Генри позвонил на другой же день, а за неделю они успели три раза встретиться. Во время четвертой встречи — обедали в «Ла Гренуй», потом танцевали в «Ле Клубе» — Долорес шепнула ему на ухо:
— Генри, милый, почему бы вам не пригласить меня к себе? Мне ужасно бы хотелось, чтобы мы посидели и выпили вдвоем, только вы и я…
Генри чуть поколебался, но осторожно сказал:
— Ну что ж…
Они вошли в двухсветный вестибюль — живопись, мебель в стиле Людовика XIV, тропические растения в кадках. Генри провел Долорес в библиотеку, где продемонстрировал коллекцию китайских табакерок восемнадцатого века, коллекцию ваз с камеями Томаса Уэбба, коллекцию деревянных индейцев, которые стояли когда-то перед табачными лавками, коллекцию ложек в стиле ар-нуво.
В соседней комнате размещалась в ящиках под стеклом коллекция первобытных наконечников для стрел и копий, каменные орудия, шкуры, рога, гарпуны, барабаны и обрядовые маски.
Вернувшись в библиотеку, Генри спросил Долорес, что она хотела бы выпить.
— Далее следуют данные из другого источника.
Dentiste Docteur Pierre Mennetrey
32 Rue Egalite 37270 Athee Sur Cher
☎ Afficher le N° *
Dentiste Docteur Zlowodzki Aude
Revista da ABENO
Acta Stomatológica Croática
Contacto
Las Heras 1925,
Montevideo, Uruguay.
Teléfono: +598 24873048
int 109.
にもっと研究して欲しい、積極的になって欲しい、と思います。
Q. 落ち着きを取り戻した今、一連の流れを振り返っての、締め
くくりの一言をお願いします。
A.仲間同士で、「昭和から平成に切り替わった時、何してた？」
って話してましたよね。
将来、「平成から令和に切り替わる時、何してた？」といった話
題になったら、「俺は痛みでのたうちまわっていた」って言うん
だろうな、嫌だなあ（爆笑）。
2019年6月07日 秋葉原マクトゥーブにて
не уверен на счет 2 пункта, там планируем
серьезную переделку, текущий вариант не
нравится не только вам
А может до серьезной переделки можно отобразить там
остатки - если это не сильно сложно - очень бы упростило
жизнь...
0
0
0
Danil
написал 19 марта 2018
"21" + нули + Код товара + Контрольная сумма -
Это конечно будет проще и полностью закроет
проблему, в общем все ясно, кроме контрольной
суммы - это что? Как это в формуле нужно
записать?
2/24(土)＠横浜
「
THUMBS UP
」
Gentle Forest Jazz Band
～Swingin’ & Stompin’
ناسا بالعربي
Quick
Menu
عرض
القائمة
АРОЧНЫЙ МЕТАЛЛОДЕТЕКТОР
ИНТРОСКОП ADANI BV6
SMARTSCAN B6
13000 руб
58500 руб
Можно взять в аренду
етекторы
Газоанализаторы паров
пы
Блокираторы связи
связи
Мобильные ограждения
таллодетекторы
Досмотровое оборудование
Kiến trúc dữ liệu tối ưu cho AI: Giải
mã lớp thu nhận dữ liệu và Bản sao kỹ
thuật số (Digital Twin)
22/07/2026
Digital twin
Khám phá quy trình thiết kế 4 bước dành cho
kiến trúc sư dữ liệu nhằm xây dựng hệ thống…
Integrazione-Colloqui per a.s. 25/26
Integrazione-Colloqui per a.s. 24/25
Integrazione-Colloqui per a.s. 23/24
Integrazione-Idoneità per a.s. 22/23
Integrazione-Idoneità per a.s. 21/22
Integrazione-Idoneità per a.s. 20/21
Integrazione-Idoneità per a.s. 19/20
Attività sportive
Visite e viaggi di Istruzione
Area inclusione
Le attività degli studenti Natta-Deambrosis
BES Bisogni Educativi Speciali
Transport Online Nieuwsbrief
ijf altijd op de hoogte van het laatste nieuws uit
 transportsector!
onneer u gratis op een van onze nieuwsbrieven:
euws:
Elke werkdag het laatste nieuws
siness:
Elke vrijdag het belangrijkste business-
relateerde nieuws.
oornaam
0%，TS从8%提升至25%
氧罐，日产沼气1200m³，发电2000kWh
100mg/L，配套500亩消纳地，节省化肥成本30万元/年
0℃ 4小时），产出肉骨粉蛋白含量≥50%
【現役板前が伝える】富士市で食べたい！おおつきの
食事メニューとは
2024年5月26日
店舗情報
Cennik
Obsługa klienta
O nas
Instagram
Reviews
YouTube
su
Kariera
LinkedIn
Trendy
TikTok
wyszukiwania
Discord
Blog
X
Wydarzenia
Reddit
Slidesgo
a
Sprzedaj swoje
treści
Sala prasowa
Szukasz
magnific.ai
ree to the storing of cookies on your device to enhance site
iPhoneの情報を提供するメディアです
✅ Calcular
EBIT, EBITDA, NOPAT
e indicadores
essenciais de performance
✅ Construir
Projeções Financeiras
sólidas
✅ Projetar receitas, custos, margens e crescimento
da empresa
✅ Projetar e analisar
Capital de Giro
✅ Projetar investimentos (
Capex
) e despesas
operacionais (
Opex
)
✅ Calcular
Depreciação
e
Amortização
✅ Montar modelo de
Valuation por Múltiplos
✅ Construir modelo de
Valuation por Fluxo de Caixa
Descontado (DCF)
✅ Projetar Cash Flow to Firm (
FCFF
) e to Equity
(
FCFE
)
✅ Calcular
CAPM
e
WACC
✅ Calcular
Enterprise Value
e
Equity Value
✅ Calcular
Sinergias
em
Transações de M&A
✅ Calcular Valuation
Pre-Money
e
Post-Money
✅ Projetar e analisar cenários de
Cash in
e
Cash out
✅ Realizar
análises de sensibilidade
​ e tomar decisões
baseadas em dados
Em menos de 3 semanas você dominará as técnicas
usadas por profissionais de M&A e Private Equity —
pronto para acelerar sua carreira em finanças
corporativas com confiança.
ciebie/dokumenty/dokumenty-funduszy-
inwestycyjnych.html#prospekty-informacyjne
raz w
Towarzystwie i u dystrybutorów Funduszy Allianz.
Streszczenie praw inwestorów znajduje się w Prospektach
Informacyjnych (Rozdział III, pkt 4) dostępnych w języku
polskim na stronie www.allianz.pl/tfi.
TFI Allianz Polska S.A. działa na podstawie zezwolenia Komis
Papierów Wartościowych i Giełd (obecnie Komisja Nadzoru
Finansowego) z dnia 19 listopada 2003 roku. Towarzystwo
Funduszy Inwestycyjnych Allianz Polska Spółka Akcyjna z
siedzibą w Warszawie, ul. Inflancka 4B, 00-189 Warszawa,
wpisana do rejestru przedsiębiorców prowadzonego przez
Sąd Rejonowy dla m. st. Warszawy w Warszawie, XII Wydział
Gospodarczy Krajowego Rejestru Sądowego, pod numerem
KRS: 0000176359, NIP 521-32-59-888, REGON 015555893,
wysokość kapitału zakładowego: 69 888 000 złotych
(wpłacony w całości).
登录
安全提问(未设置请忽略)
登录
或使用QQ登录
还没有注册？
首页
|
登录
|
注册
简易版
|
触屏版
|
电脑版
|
Долорес приняла из его рук бокал белого портвейна и откинулась на клубничного цвета шелковые диванные подушки. Генри стоял, не сводя с нее глаз. Долорес сбросила туфельки, уютно поджала ноги и с улыбкой позвала:
— Генри, милый, сядьте поближе!
Генри повиновался с большой застенчивостью, чуть ли не со страхом. Все равно через несколько мгновений их губы встретились. После долгого поцелуя Генри отстранился и, мрачно уставившись на кончики пальцев, произнес:
— Я должен сообщить вам одну вещь. Вы имеете право знать об этом.